En estricto rigor, las colonias, ya estadunidenses, no estaban en aptitud militar para una defensa continental más allá de sus fronteras interiores.

James Monroe: El Destino Manifiesto

La idea del Destino manifiesto llegó por el Atlántico a bordo de los buques se la Gran Bretaña (bautizada ya en Francia como La pérfida Albión) en las arengas de los capellanes de aquellas tripulaciones, que entraron al macizo continental por los territorios del ahora estado de Virginia.

El inmediato antecesor de Adams, James Monroe, se apropió de aquella alucinación bíblica entendida como la predestinación del pueblo elegido y la elevó a quinta potencia como divisa de la Política Exterior de los Estados Unidos.

El tocayo de Monroe, James Polk se gratificó con asestar el espantajo -que ni a doctrina llegaba- sobre los mexicanos, a los que despojó de la mitad de su territorio en 1848 con la complacencia de los polkitos domésticos.

Cuando las hordas napoleónicas plantaron bota y bayonetas sobre México, los Estados Unidos se olvidaron de la consigna América para los americanos. Se refugiaron en la neutralidad no obstante los compromisos asumidos desde el Congreso de Panamá de 1826.

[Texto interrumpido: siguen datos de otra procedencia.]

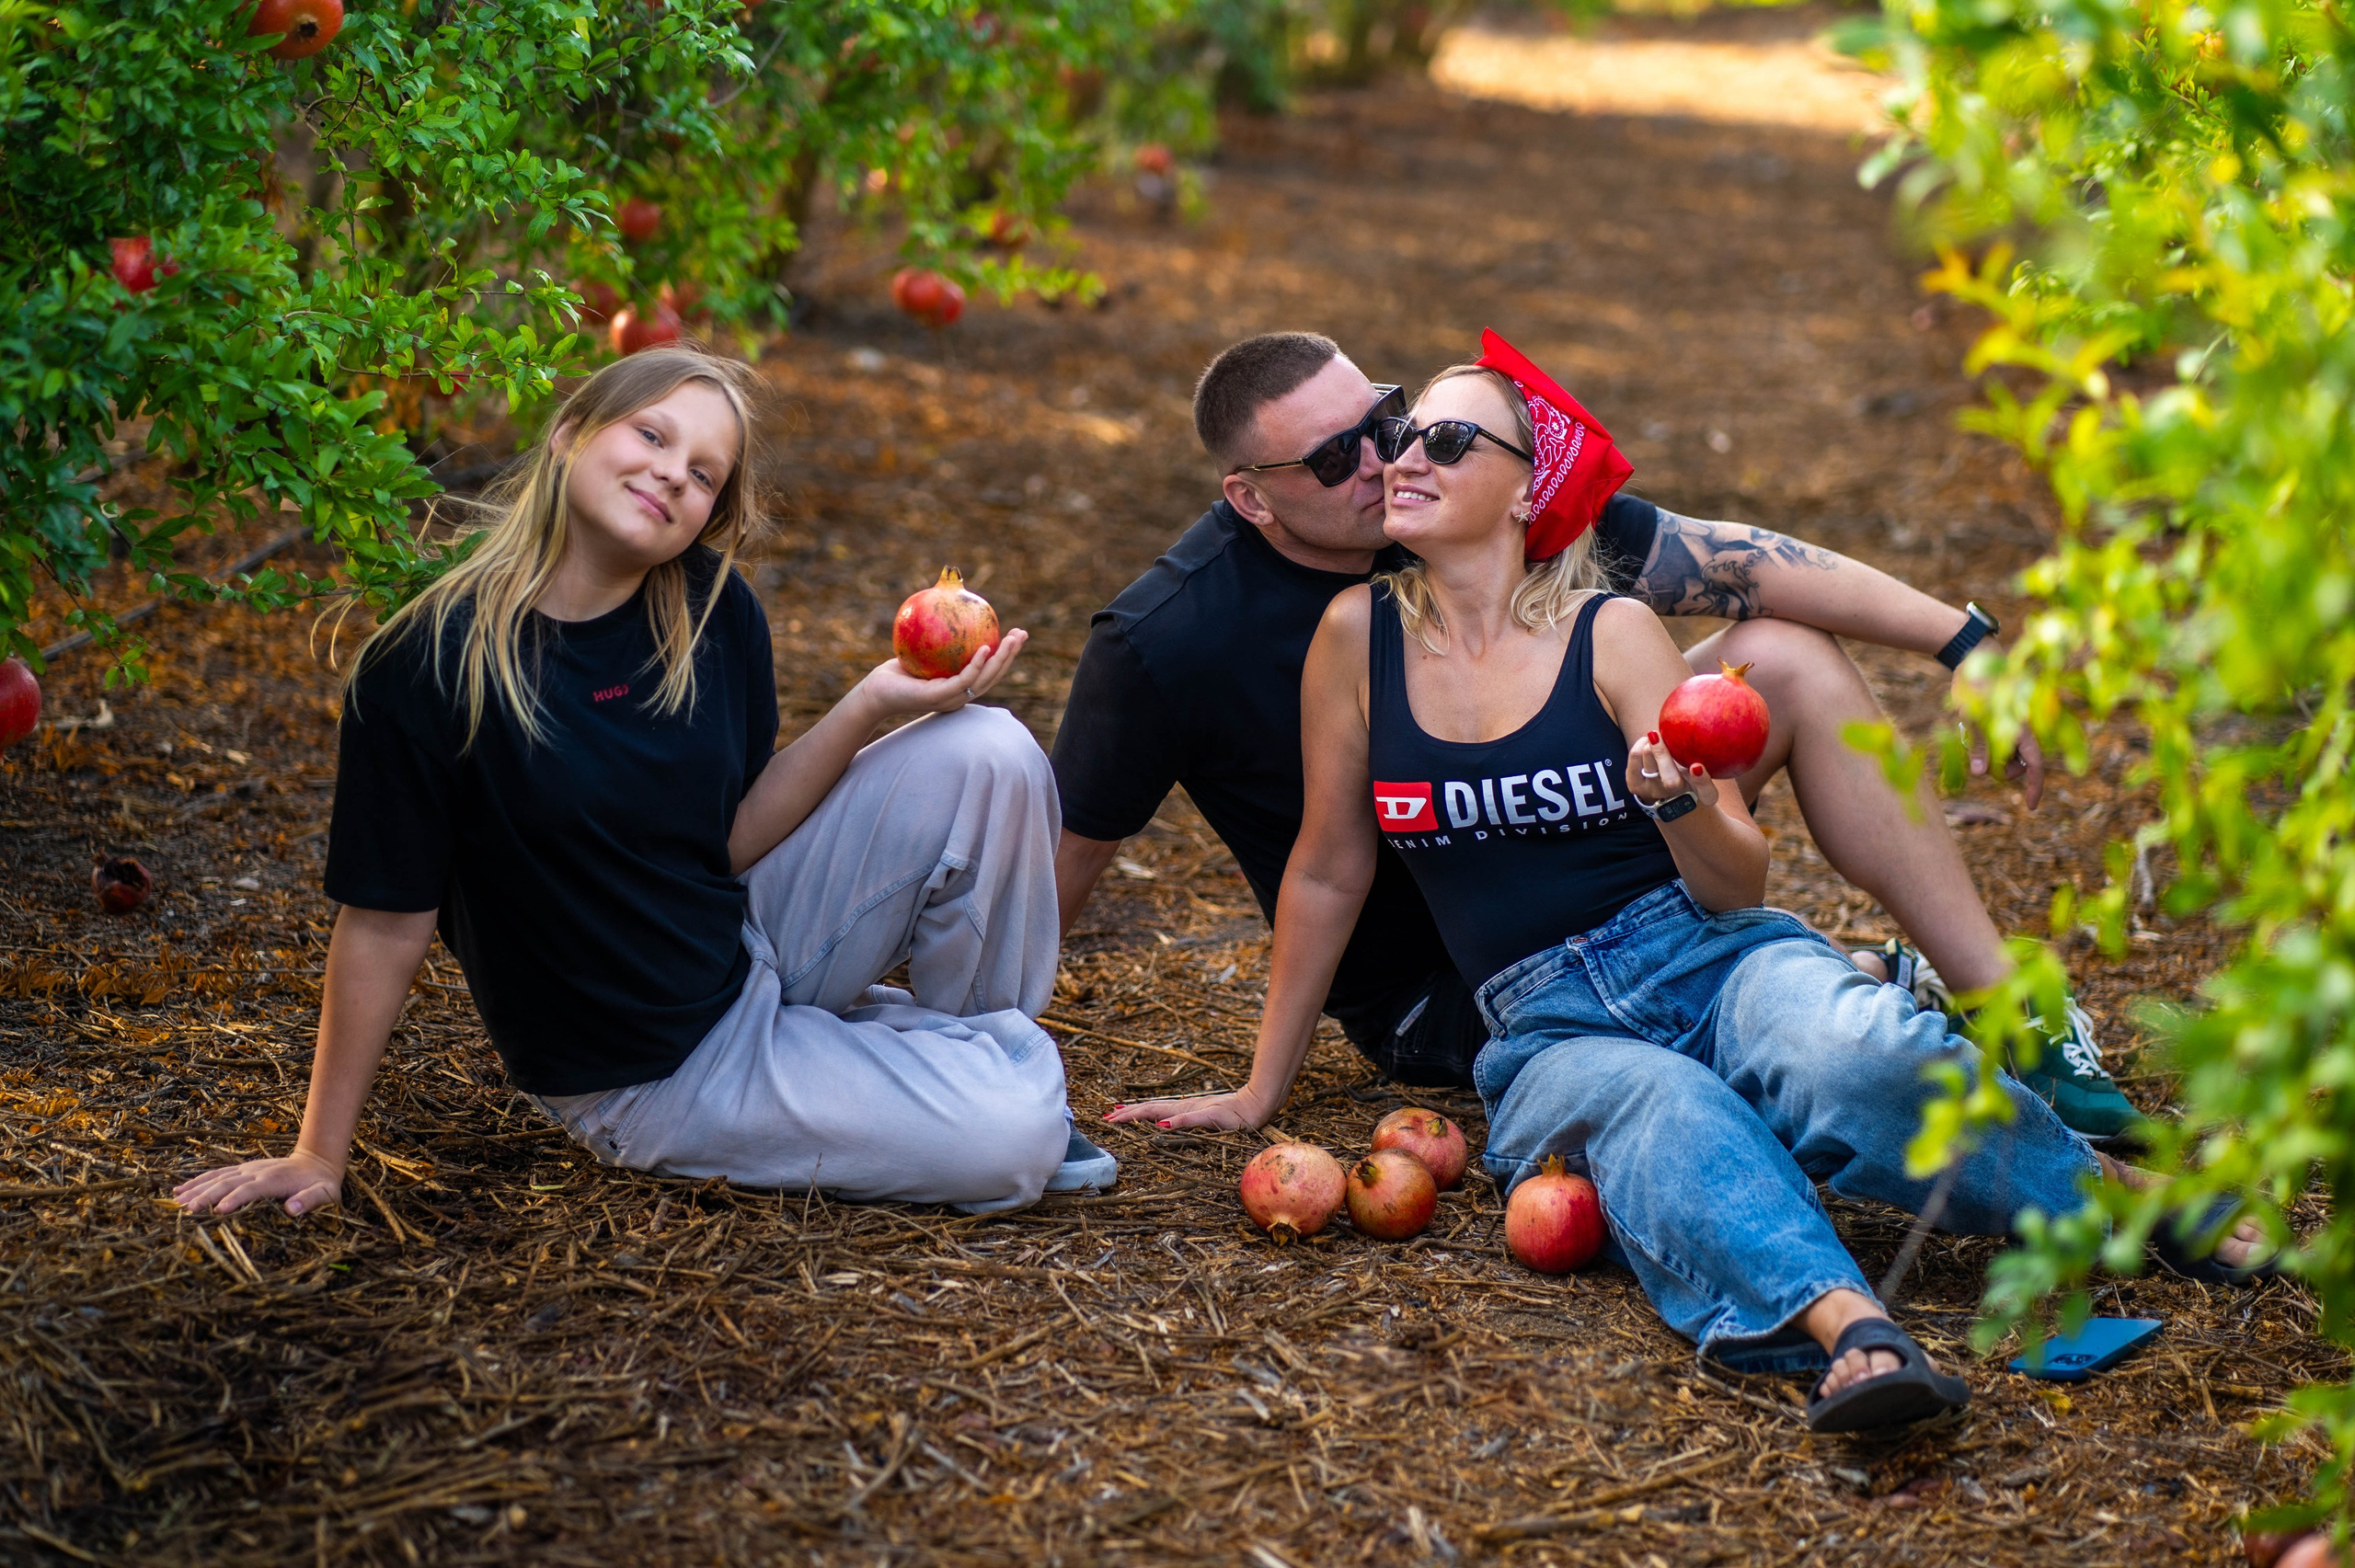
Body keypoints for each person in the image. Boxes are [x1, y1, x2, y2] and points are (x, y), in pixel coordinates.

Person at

Sólo cuando nuestros republicanos liberales mellaron la corona de Maximiliano y vencieron a sus zuavos, la Casa Blanca volvió sus ojos sobre México, particularmente cuando Porfirio Díaz empezó a darles concesiones a los corporativos ferroviarios, mineros y petroleros imperiales.

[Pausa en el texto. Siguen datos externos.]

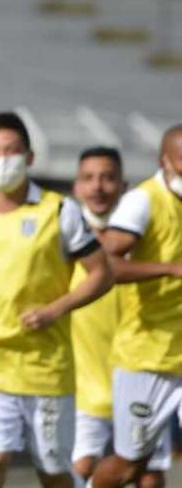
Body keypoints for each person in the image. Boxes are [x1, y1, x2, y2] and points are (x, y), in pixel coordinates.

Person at [0, 112, 113, 488]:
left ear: (29, 157)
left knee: (54, 474)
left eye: (11, 150)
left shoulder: (59, 211)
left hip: (45, 367)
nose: (2, 158)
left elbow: (102, 273)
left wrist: (55, 309)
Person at [70, 147, 172, 487]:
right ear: (76, 187)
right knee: (83, 466)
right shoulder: (63, 240)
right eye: (89, 178)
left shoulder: (142, 240)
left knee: (150, 477)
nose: (98, 187)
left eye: (108, 178)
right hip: (86, 386)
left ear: (123, 186)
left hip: (149, 365)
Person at [91, 125, 182, 487]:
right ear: (166, 162)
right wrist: (170, 269)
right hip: (148, 358)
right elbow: (106, 264)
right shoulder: (143, 201)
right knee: (130, 466)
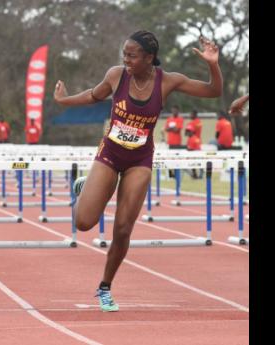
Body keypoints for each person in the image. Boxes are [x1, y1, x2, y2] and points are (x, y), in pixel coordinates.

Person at [54, 30, 222, 312]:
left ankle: (105, 287)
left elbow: (213, 91)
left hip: (140, 159)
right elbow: (94, 96)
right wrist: (64, 100)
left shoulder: (167, 81)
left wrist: (213, 64)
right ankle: (83, 190)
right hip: (110, 154)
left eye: (132, 55)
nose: (126, 59)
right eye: (125, 54)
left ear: (149, 58)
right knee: (83, 223)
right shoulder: (116, 75)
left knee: (122, 229)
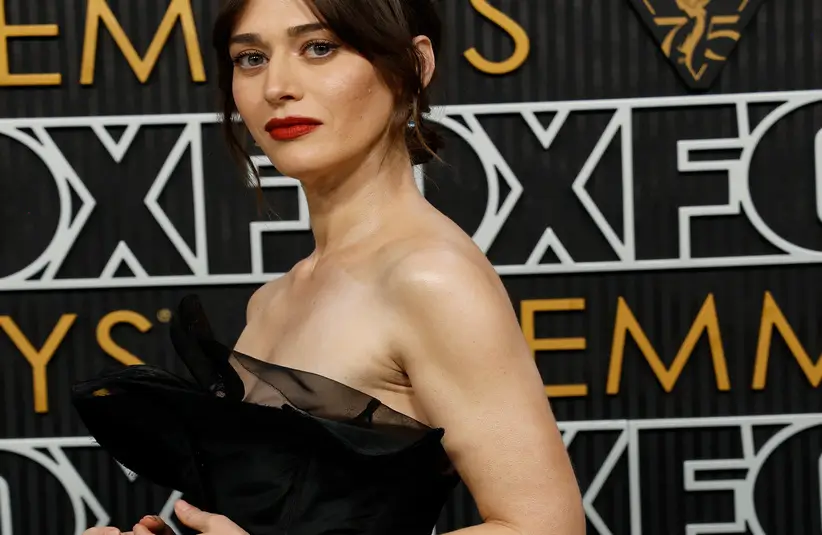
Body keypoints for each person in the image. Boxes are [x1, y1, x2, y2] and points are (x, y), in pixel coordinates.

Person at [77, 0, 585, 534]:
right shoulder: (273, 299)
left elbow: (547, 527)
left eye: (319, 48)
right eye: (250, 57)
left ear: (415, 65)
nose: (277, 86)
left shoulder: (429, 276)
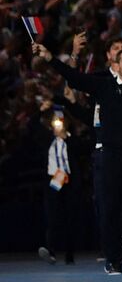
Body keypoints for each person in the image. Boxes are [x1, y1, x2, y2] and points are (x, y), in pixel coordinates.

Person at [33, 43, 122, 275]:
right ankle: (114, 259)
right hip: (110, 157)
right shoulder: (104, 86)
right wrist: (50, 58)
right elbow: (74, 78)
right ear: (115, 66)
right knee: (109, 209)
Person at [40, 110, 77, 265]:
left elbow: (81, 149)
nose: (58, 124)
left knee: (70, 217)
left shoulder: (71, 139)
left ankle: (69, 254)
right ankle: (51, 251)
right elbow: (32, 130)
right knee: (53, 216)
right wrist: (42, 111)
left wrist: (66, 137)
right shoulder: (46, 139)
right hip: (53, 181)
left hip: (69, 181)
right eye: (55, 121)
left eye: (60, 121)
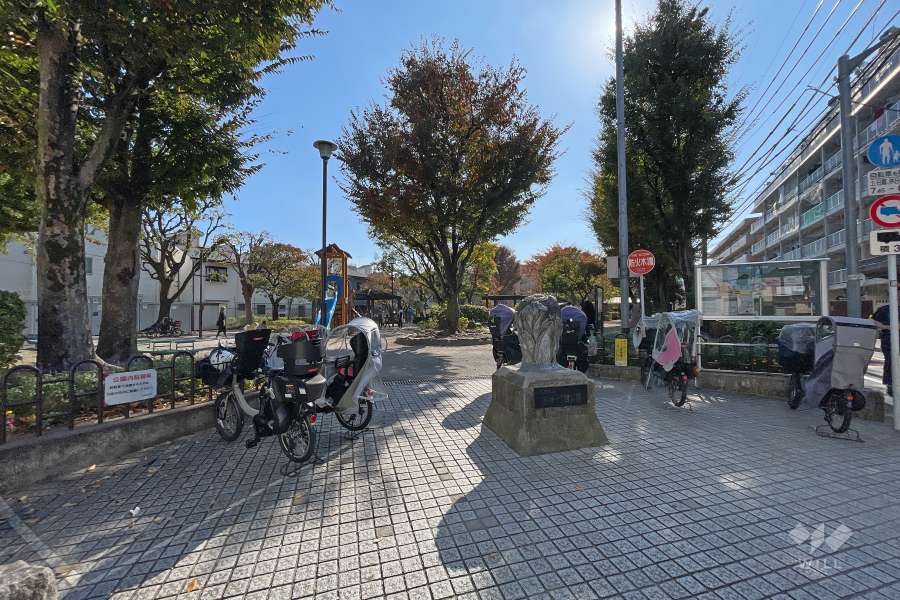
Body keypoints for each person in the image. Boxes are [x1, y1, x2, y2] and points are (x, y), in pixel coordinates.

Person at [872, 296, 899, 394]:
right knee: (891, 360)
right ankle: (890, 384)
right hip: (889, 340)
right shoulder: (885, 309)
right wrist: (886, 327)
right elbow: (873, 321)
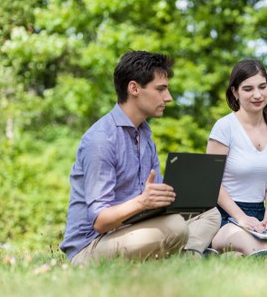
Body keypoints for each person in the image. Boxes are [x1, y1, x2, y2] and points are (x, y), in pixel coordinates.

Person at [60, 50, 221, 265]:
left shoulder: (145, 136)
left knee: (209, 213)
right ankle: (187, 255)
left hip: (135, 230)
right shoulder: (101, 140)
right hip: (92, 245)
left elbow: (154, 198)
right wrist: (143, 202)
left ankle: (187, 256)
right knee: (175, 227)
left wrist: (176, 198)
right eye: (161, 89)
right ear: (134, 88)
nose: (168, 98)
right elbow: (100, 221)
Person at [206, 59, 267, 256]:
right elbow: (211, 181)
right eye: (248, 89)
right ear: (235, 92)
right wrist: (240, 217)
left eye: (262, 87)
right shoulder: (224, 127)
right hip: (223, 216)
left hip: (259, 215)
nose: (257, 94)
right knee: (266, 250)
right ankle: (223, 251)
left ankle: (233, 257)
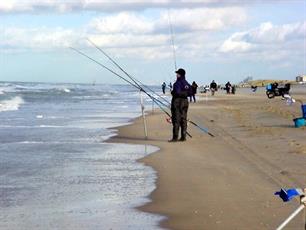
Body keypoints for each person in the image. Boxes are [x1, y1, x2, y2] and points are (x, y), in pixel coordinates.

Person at [169, 68, 191, 142]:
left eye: (177, 74)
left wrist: (173, 93)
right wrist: (185, 93)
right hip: (185, 102)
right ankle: (183, 137)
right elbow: (191, 92)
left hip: (178, 102)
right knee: (183, 119)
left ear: (180, 75)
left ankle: (175, 138)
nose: (176, 75)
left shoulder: (177, 83)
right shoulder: (186, 83)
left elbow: (177, 92)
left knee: (176, 119)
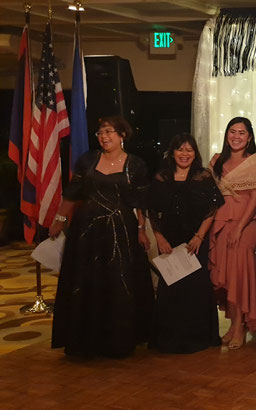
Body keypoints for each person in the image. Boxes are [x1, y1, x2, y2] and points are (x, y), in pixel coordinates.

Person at [49, 116, 154, 357]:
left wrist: (141, 230)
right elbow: (72, 193)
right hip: (87, 233)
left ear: (122, 135)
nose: (104, 137)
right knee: (87, 284)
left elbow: (139, 202)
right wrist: (60, 220)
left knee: (119, 284)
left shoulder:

Theodore Roosevelt y la diplomacia de las cañoneras

La última década de Díaz coincidió con los mandatos de Theodore Roosevelt, impulsor de la diplomacia de las cañoneras, con la que recalentó el mentado Destino Manifiesto: Cuba, Panamá, Filipinas y hasta donde se ponga el Sol.

A propósito, el nombre del primer Roosevelt aparece señalado por los modernos siquiatras estadunidenses a los que hicimos antes alusión, como uno más de los inquilinos del Salón Oval afectado por el síndrome de hibris, que también se refiere a honor y orgullo como manifestaciones demenciales en pos de la supremacía blanca.

Ejercicio memorioso, nomás, para ilustrar nuestro optimismo ahora que Donald Trump, a costa de México y de nuestros compatriotas transterrados, pretende su reelección para seguir mandando hasta 2024. Un periodo de peliaguda prueba para la cuarta transformación. Es cuanto.